- **Stored records**:
□ □ □ □ □

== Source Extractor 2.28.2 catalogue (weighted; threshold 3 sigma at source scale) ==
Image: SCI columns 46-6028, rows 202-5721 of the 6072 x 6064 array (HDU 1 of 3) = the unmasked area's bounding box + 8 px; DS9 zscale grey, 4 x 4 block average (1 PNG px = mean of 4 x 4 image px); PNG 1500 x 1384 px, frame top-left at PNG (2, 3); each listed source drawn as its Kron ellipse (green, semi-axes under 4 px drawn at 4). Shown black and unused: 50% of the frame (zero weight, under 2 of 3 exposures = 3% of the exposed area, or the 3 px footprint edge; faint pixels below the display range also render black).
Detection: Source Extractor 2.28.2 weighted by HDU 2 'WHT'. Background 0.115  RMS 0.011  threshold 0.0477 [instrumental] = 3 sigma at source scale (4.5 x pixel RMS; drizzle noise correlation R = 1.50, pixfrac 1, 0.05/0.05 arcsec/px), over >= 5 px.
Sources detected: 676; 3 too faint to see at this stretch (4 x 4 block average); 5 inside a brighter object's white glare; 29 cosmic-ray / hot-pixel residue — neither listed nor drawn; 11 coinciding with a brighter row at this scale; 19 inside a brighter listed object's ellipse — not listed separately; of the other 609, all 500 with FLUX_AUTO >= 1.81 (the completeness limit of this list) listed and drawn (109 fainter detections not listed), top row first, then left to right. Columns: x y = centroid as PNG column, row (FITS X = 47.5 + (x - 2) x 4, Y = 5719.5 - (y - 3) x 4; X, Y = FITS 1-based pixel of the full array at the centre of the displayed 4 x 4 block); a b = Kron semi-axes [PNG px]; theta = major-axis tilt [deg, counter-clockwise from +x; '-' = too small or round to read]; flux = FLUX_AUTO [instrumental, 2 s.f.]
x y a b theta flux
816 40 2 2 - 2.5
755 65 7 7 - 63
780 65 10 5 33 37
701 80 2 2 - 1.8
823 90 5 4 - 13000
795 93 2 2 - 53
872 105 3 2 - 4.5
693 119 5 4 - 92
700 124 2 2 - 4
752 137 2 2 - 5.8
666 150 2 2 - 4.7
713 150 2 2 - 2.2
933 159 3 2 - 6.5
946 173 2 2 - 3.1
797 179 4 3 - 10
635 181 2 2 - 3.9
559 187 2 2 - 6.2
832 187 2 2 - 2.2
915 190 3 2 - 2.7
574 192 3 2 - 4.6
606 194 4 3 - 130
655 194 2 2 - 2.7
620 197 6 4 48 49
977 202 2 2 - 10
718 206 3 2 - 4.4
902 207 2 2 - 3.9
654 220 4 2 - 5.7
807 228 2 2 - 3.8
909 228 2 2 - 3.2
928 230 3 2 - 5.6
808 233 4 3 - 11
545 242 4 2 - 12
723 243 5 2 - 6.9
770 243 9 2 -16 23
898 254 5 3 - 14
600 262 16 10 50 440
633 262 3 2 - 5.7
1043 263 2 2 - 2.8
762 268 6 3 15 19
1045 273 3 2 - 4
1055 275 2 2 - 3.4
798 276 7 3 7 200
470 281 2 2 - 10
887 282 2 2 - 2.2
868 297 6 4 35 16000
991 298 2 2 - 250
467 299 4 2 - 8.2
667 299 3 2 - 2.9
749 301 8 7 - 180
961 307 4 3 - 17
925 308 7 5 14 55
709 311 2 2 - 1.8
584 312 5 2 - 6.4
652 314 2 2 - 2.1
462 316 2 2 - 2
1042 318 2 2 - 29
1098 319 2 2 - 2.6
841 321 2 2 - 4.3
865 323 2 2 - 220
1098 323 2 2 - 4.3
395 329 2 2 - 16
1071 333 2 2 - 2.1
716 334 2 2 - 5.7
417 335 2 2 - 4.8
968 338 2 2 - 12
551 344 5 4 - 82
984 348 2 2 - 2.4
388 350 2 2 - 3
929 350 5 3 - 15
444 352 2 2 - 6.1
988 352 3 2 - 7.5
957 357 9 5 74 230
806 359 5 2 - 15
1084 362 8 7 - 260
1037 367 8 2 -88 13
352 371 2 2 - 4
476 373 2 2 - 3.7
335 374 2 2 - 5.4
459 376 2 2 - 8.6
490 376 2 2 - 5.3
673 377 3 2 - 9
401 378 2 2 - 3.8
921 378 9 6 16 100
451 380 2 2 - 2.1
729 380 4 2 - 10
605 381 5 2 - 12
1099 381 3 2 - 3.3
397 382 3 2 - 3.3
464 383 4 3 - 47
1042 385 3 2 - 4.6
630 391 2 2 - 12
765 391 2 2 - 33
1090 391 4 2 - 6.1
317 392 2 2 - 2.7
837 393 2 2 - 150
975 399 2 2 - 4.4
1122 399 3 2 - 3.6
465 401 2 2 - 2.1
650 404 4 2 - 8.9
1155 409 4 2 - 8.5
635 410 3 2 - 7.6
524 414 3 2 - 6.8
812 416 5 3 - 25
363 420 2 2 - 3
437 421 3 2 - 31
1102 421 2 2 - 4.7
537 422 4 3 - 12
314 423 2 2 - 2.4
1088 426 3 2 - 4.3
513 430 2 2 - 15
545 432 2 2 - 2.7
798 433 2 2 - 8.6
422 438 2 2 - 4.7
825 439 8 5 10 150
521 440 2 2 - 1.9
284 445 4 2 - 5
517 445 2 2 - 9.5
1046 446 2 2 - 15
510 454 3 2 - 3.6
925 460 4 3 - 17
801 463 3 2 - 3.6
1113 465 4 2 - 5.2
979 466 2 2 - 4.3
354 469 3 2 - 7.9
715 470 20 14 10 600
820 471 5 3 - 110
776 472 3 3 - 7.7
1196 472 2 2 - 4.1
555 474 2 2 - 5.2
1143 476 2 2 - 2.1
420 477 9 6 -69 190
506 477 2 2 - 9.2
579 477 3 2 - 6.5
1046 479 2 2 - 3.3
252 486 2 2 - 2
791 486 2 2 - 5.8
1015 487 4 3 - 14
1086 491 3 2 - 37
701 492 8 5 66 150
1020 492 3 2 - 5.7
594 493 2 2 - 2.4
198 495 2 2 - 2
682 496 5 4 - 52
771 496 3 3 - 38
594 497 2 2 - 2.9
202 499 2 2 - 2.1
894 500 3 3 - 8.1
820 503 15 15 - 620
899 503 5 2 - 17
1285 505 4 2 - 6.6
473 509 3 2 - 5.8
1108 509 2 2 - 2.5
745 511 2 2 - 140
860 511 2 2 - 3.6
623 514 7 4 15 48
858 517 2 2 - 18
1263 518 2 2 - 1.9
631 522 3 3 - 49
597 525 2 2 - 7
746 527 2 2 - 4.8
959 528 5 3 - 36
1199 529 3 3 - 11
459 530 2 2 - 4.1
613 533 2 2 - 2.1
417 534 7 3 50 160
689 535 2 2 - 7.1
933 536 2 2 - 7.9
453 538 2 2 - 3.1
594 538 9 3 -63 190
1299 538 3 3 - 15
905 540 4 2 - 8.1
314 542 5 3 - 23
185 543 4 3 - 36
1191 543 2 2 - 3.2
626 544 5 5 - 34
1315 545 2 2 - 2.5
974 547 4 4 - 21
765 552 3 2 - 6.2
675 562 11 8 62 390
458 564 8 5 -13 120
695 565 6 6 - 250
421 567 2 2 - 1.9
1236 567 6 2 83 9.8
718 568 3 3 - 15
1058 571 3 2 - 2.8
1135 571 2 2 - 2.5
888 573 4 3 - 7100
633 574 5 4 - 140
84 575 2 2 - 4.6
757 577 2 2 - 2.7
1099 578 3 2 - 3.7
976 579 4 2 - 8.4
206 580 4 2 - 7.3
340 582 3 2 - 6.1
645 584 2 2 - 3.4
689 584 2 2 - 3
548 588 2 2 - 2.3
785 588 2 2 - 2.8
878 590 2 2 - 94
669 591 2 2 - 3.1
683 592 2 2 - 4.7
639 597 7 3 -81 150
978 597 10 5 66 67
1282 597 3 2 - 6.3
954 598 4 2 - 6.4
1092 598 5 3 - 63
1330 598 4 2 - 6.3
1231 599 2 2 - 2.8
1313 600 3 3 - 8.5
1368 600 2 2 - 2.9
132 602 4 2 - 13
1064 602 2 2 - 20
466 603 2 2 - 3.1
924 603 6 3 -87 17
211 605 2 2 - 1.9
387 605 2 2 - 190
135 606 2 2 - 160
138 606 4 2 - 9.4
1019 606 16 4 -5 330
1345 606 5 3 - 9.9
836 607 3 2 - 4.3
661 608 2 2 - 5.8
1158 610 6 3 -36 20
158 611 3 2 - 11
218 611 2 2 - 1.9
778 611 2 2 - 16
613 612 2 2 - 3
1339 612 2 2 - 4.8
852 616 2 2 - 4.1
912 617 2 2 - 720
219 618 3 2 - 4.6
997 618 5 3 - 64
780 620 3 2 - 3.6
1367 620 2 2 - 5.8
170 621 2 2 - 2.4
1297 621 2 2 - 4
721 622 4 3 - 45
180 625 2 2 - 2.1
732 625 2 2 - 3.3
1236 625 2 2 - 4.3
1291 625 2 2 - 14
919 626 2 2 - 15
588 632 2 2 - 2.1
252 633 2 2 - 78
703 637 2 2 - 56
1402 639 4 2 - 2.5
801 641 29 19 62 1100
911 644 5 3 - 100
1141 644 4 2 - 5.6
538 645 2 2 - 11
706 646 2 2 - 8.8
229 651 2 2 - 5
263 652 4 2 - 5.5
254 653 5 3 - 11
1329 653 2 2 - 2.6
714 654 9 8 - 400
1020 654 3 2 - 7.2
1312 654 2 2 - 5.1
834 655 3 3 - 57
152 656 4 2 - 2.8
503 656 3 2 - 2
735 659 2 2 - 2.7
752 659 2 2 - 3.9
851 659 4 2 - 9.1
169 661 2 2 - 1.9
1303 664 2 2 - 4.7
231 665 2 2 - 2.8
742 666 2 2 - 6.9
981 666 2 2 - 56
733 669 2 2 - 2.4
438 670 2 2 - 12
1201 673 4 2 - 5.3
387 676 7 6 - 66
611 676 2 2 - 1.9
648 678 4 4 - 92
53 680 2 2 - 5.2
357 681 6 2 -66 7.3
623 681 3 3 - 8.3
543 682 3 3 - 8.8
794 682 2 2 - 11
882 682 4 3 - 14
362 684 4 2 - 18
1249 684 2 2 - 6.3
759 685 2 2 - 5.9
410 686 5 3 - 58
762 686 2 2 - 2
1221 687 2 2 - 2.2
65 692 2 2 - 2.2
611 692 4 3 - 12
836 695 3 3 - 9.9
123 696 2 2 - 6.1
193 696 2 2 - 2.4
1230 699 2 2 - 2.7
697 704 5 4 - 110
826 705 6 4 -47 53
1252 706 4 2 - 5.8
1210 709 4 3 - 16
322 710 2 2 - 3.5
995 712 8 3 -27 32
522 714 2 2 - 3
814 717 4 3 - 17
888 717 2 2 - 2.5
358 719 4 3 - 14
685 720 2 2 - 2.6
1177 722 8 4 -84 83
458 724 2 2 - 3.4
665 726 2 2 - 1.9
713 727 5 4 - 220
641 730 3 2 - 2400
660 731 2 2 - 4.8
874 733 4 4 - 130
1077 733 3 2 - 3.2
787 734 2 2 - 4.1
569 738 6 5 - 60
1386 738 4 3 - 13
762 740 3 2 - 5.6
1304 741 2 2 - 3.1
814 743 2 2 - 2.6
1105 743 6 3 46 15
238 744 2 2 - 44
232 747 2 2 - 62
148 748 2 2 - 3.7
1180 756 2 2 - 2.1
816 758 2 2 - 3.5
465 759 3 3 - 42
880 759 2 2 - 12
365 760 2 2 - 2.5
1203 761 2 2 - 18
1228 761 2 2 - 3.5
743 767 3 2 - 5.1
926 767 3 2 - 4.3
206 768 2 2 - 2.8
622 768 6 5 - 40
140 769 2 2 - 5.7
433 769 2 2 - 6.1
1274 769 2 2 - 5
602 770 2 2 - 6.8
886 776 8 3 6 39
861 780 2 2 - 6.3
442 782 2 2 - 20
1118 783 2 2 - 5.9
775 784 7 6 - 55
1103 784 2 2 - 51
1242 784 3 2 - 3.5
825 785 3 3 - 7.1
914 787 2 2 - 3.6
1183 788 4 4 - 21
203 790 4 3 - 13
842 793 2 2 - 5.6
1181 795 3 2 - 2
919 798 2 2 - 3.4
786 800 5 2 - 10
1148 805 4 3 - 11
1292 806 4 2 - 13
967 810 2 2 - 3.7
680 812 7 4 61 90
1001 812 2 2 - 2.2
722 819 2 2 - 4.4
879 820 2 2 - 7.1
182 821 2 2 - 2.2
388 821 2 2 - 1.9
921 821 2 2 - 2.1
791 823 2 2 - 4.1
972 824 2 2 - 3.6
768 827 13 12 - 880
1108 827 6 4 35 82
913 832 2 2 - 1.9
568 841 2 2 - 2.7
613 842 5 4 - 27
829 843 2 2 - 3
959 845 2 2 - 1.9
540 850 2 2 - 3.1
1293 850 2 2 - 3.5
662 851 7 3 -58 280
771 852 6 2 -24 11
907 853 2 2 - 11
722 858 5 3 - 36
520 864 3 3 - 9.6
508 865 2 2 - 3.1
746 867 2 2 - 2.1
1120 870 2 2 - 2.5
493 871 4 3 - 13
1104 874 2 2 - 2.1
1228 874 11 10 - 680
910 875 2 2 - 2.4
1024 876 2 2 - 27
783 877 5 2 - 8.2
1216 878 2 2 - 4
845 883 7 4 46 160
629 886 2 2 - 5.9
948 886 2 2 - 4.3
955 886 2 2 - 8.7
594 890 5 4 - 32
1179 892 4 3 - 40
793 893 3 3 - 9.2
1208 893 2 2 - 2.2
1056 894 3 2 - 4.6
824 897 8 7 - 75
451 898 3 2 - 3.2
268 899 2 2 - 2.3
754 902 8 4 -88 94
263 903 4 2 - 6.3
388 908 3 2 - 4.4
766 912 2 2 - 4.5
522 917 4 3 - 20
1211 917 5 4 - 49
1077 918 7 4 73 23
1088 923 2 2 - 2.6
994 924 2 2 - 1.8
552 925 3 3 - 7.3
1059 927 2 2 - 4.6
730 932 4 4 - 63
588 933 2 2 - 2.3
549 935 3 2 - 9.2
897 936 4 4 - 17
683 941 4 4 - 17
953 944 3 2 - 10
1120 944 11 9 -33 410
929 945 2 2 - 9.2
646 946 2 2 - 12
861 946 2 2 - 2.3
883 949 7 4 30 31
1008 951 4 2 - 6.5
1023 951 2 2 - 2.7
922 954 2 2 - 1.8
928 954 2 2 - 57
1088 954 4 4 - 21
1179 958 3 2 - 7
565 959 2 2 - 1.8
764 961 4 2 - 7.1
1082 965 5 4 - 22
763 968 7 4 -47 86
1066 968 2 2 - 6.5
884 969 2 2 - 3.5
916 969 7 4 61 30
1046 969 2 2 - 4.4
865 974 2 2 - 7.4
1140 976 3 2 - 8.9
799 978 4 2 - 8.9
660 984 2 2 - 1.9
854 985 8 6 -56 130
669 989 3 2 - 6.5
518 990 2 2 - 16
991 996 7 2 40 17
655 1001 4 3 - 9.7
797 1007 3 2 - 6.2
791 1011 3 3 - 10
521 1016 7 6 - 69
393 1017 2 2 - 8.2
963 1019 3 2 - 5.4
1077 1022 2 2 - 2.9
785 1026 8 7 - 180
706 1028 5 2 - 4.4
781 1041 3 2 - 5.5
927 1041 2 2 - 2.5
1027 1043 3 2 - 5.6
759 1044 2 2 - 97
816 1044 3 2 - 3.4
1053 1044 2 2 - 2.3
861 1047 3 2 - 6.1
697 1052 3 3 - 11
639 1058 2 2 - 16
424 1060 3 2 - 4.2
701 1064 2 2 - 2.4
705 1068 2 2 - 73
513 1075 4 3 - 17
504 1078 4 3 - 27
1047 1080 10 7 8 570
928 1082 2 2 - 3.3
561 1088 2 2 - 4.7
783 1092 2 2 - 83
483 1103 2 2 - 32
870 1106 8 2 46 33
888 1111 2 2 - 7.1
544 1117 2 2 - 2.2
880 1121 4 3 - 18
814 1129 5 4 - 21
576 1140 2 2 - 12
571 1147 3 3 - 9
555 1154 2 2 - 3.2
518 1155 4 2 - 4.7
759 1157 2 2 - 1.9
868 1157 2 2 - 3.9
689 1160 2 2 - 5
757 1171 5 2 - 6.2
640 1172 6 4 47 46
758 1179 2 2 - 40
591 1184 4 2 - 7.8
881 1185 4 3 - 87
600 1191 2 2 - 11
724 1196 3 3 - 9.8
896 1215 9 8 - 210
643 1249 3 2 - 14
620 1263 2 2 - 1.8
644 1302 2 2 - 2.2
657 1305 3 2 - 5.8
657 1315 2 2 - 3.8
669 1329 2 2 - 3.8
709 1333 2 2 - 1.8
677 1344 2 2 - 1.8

□ □ □ □ □

- **Written problem**:
Can you quote, word for word, everything from the start of the data above through the line containing "Image: SCI columns", including that line?

- **Answer to this exercise**:
== Source Extractor 2.28.2 catalogue (weighted; threshold 3 sigma at source scale) ==
Image: SCI columns 46-6028, rows 202-5721 of the 6072 x 6064 array (HDU 1 of 3) = the unmasked area's bounding box + 8 px; DS9 zscale grey, 4 x 4 block average (1 PNG px = mean of 4 x 4 image px); PNG 1500 x 1384 px, frame top-left at PNG (2, 3); each listed source drawn as its Kron ellipse (green, semi-axes under 4 px drawn at 4). Shown black and unused: 50% of the frame (zero weight, under 2 of 3 exposures = 3% of the exposed area, or the 3 px footprint edge; faint pixels below the display range also render black).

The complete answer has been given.